Open tschaub opened this issue 4 months ago • 2 comments

I'm unclear if this is currently supported, but here is my use case:

  1. I would like to cache values that are expensive to look up (fetching the value remotely)
  2. After looking up a value, I know the expiry information (e.g. an exp claim in a JWT)
  3. I would like to asynchronously revalidate the value before the expiry is reached (e.g. get the latest value of a rotated JWT)

I see that I can configure a hot.NewHotCache with a loader using WithLoaders. I think that takes care of 1 above.

I see that I can call cache.SetWithTTL to set the TTL for a value in the cache. In my case, I know the appropriate TTL value in the loader itself (e.g. after fetching a JWT and parsing the exp claim). It doesn't seem like it would work to call cache.SetWithTTL within the loader, but maybe I could defer this call until after the loader returns? In any case, I'm not sure how to deal with 2 above.

The docs make it sound like revalidation happens after the TTL. So data becomes stale after the TTL. Is it possible to separately configure the stale and expiry times? In my case, I would like to consider data stale before it expires (so the latest remote data can be fetched asynchronously while serving stale data). I've used github.com/karrick/goswarm in the past, and with that the loader is called asynchronously after the GoodStaleDuration and called synchronously after the GoodExpiryDuration - so some people may get stale data (not the latest of the rotated JWT), but nobody will get expired data (an expired JWT). The limitation of the goswarm package is that I have to configure the expiry at the cache level, and in my case I don't know the expiry until I load the data. So I was curious if this package might be able to address 3 above.

tschaub avatar Sep 09 '25 22:09 tschaub

What about a new Loader method that returns both the value and TTL ?

Does returning ttl - staleDuration look good to you or do you need a custom mode telling hot to embed the stale duration in ttl duration ?

samber avatar Sep 10 '25 11:09 samber

What about a new Loader method that returns both the value and TTL ?
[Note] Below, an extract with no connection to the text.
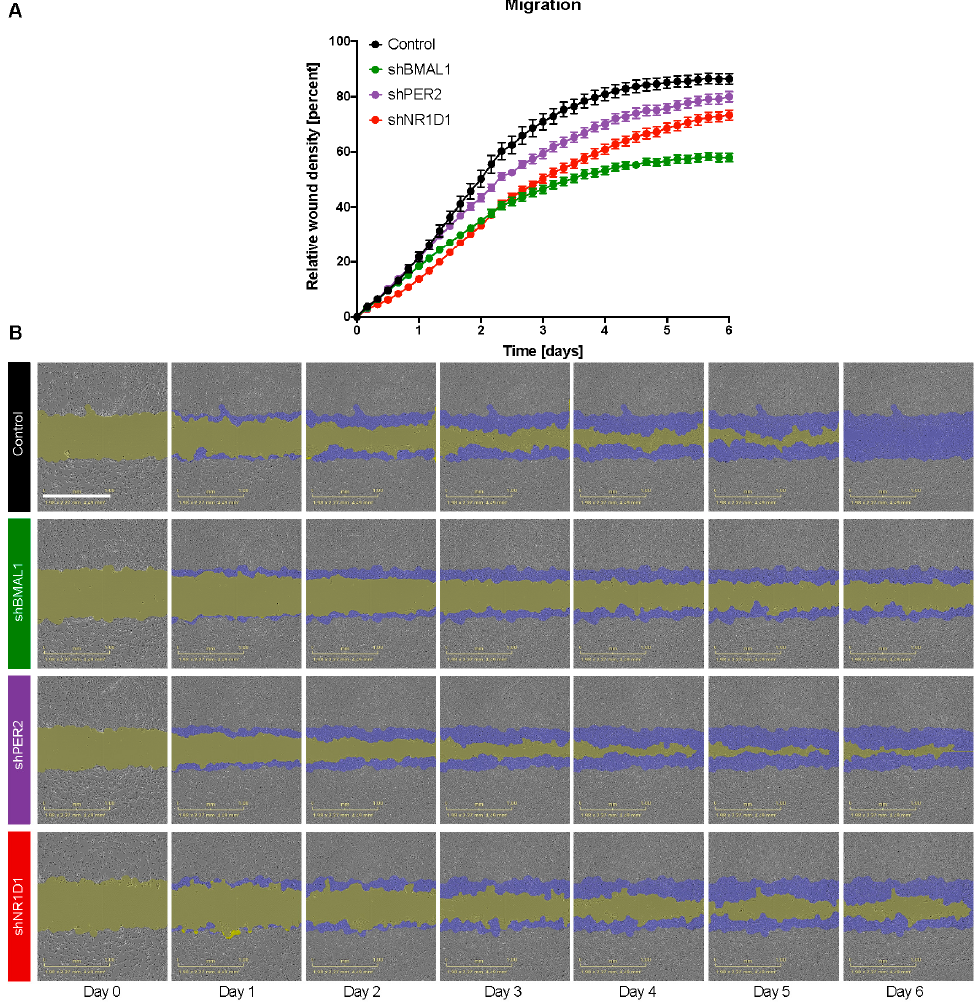
Figure 3. Core-clock gene knockdown affects cell migration in HCT116 cells. (A) Migration properties of control and shRNA KD HCT116 cell lines ( shBMAL1 , shPER2 and shNR1D1 ). Measurements were obtained using a scratch wound assay (IncuCyte). Quantification was performed by measuring the relative wound density over the course of 6 days ( n > 5, mean ± SEM, p < 0.05 for shBMAL1 , shPER2 and shNR1D1 compared to control, two-way ANOVA and corrected for multiple testing using Benjamini and Yekutieli method). ( B ) Representation of the scratch wound assay using the IncuCyte S3 software over the course of 6 days. Blue mask indicates the initial scratch wound area. Gold mask indicates wound border area (cell-free area). Scale bar: 1mm.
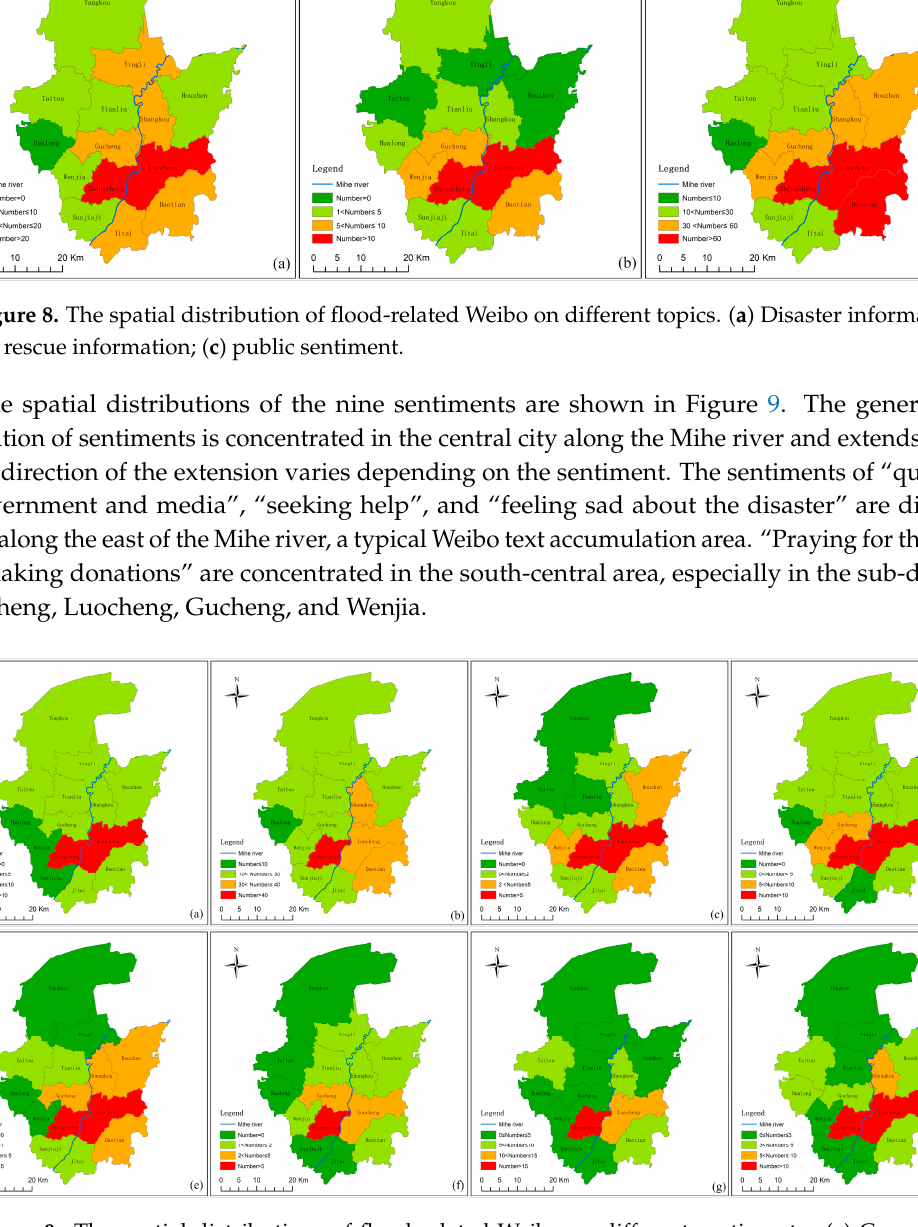
Figure 9. The spatial distributions of flood-related Weibo on different sentiments. ( a ) Concerned about the disaster situation; ( b ) questioning the government and media; ( c ) seeking help; ( d ) praying for the victims; ( e ) feeling sad about the disaster; ( f ) making donations; ( g ) thankful for the rescue; ( h ) worrying about vegetable prices.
I think something like this would be very nice:

--- a/loader.go
+++ b/loader.go
@@ -1,5 +1,18 @@
 package hot
 
+import "time"
+
+type ValueDetail[V any] struct {
+       Value        V
+       StaleAfter   time.Duration
+       ExpiresAfter time.Duration
+}
+
+// LoaderWithDetail is a function type that loads values with additional details for the given keys.
+// It should return a map of found key-value pairs and an error if the operation fails.
+// Keys that cannot be found should not be included in the returned map.
+type LoaderWithDetail[K comparable, V any] func(keys []K) (found map[K]*ValueDetail[V], err error)
+

After a value is cached, if it is accessed before the StaleAfter duration elapses, then the cached value is returned. If the StaleAfter duration has elapsed, but the ExpiresAfter duration has not yet elapsed, then the (now stale) value is returned and the loader is called asynchronously to revalidate the value. If the ExpiresAfter duration has elapsed, then the cached value is not returned and the loader is called synchronously to get a new value. This way nobody gets expired data, and the only time a caller has to wait for data to be loaded is if the ExpiresAfter duration has elapsed before any other caller has tried to access the data (and the loader has returned a fresh value).

Maybe too subtle, but the StaleAfter and ExpiresAfter details above could also apply to cache behavior when the loader returns an error.

I'm not sure the same behavior (never returning an expired value, revalidating asynchronously) can be achieved with only a single TTL setting (unless there is hardcoded logic like revalidating if half of the TTL has elapsed or something).